Исходный текст:

◇ ◇ ◇ ◇ ◇

Вид Камчатки с рыболовного сейнера
(Окончание. Начало в №1, 2007)
Нас должны забрать на борт сейнера у расположения бригады «Командор». Когда это произойдет точно – мы не знаем, сказали: примерно к двум часам дня. На 25-километровой узкой косе между рекой Большой и Охотским морем мы с самого утра. Решили не тратить время бездельно – и, в преддверии морской ловли лосося, приняли участие в речной.
Бригада «Командор» – одиннадцать человек, включая повариху, плюс три собаки: Машка, Вялый и Плесень. Существуют ли диссертации по именам российских собак? Если нет, пора бы: клички домашних животных – всегда социально говорящие.
Заработки на реке, вспоминает бригадир Юра, в советские времена были хорошие – 10-11 тысяч рублей за путину. Сейчас – максимум тысяч двести, что куда меньше по покупательным возможностям и статусу. Вот на море, на сейнере – можно сделать в путину даже до пятисот тысяч.

◇ ◇ ◇ ◇ ◇

Предоставленные данные:

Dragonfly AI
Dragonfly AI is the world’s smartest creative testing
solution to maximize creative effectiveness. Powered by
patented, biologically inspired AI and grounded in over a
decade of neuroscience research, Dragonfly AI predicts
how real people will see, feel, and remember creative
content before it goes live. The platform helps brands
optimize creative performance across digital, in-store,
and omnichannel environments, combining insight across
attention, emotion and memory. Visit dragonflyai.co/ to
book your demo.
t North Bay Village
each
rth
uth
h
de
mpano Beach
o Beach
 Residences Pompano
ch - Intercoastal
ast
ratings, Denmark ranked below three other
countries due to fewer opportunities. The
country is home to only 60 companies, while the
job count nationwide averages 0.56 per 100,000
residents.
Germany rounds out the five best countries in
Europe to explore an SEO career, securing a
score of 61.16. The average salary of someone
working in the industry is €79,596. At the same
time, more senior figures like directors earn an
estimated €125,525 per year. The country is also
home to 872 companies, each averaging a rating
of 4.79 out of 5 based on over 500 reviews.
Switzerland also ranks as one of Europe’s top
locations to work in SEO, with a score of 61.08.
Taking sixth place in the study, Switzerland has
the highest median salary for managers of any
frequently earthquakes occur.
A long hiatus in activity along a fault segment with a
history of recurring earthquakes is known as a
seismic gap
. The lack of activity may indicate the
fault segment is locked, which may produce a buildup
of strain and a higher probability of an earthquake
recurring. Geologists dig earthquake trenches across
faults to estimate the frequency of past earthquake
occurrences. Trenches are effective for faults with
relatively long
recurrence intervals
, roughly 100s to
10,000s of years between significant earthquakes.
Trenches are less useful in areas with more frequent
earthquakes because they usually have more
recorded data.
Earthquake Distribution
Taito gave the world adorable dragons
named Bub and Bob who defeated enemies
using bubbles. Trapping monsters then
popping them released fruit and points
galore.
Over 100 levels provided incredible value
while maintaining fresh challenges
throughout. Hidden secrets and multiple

◇ ◇ ◇ ◇ ◇

Вопросы:
**1)** Перепишите из очерка о Камчатке весь фрагмент, начиная со слов «Нас должны забрать» и до слов «до пятисот тысяч.» включительно.
**2)** Сколько человек входит в бригаду «Командор», согласно очерку о Камчатке?

Ответы:
**1)**
Нас должны забрать на борт сейнера у расположения бригады «Командор». Когда это произойдет точно – мы не знаем, сказали: примерно к двум часам дня. На 25-километровой узкой косе между рекой Большой и Охотским морем мы с самого утра. Решили не тратить время бездельно – и, в преддверии морской ловли лосося, приняли участие в речной.
Бригада «Командор» – одиннадцать человек, включая повариху, плюс три собаки: Машка, Вялый и Плесень. Существуют ли диссертации по именам российских собак? Если нет, пора бы: клички домашних животных – всегда социально говорящие.
Заработки на реке, вспоминает бригадир Юра, в советские времена были хорошие – 10-11 тысяч рублей за путину. Сейчас – максимум тысяч двести, что куда меньше по покупательным возможностям и статусу. Вот на море, на сейнере – можно сделать в путину даже до пятисот тысяч.

**2)** В бригаду «Командор» входят одиннадцать человек, включая повариху.